(Job A): Reproduce the lines of the listing that run between the line holding "E & OPEN HOURS" and the line holding "feel with your information?", inclusive.

(Source text):
---------------
# Stolen Scadden



## threshershark (Sep 7, 2007)

Thought I'd throw this on the forum just in case. My buddy Colby had his pontoon stolen. It's quite recognizeable because of the carpeted deck. If you see it, flood tubes 1-4, open outer doors, and put fish in the water.


----------



## Al Hansen (Sep 7, 2007)

I'll say it again. **** Thieves. :twisted:


----------



## Treehugnhuntr (Sep 7, 2007)

I shall be on the lookout for yonder D-bag and tie a noose in my ski rope to drag him/her around the lake.

Hose monsters.


----------



## Troll (Oct 21, 2008)

The long thin Scaddens are not that common. 1 year I think before they went with the doubles.
It will be easy to spot, and if I do, which police depatment is the theft report filed with so I can let the arresting officer know.


----------



## Troll (Oct 21, 2008)

Fly goddes has posted about this on another website with some good pictures.

It should be noted that this toon has a "purple" frame. They can't be to common.


----------



## FishMogul (Sep 8, 2007)

I hate thieving D-Bags man..where was it stolen from his home or at some water?


----------



## Nueces (Jul 22, 2008)

Sorry to hear it. That's a good pic of the float with the blue on the back. Hopefully someone will see it. :evil:


----------
---------------
(Dataset entries):
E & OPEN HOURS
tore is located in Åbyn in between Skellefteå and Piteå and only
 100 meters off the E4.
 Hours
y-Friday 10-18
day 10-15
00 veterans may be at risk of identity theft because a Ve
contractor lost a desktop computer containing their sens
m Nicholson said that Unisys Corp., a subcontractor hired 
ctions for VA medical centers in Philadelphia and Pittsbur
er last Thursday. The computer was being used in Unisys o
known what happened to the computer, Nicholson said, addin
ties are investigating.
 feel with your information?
---------------
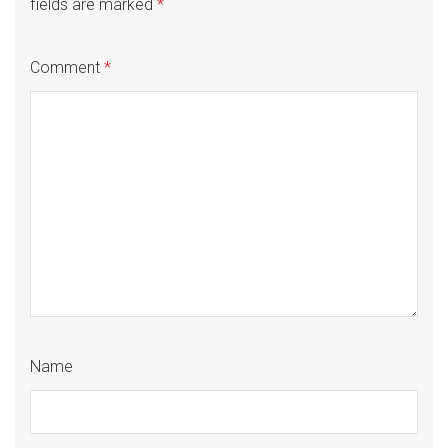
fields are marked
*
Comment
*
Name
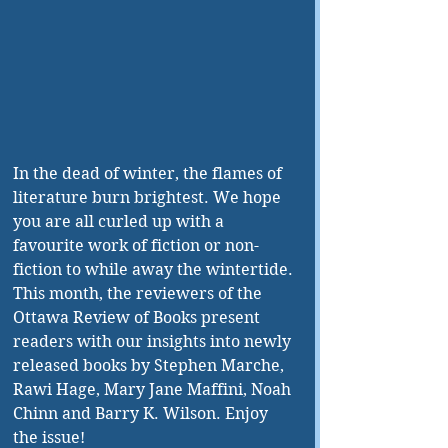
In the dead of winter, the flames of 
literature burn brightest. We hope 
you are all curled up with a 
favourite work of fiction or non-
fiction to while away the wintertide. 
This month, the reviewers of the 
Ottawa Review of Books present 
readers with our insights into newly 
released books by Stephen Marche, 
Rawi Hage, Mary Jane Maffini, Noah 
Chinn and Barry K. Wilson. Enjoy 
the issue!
---------------
(Job B): Rewrite the stolen pontoon thread between "The long thin" and "some good pictures.", inclusive, putting "photos" in place of "pictures".

(Written reply A):
E & OPEN HOURS
tore is located in Åbyn in between Skellefteå and Piteå and only
 100 meters off the E4.
 Hours
y-Friday 10-18
day 10-15
00 veterans may be at risk of identity theft because a Ve
contractor lost a desktop computer containing their sens
m Nicholson said that Unisys Corp., a subcontractor hired 
ctions for VA medical centers in Philadelphia and Pittsbur
er last Thursday. The computer was being used in Unisys o
known what happened to the computer, Nicholson said, addin
ties are investigating.
 feel with your information?

(Written reply B):
The long thin Scaddens are not that common. 1 year I think before they went with the doubles.
It will be easy to spot, and if I do, which police depatment is the theft report filed with so I can let the arresting officer know.


----------



## Troll (Oct 21, 2008)

Fly goddes has posted about this on another website with some good photos.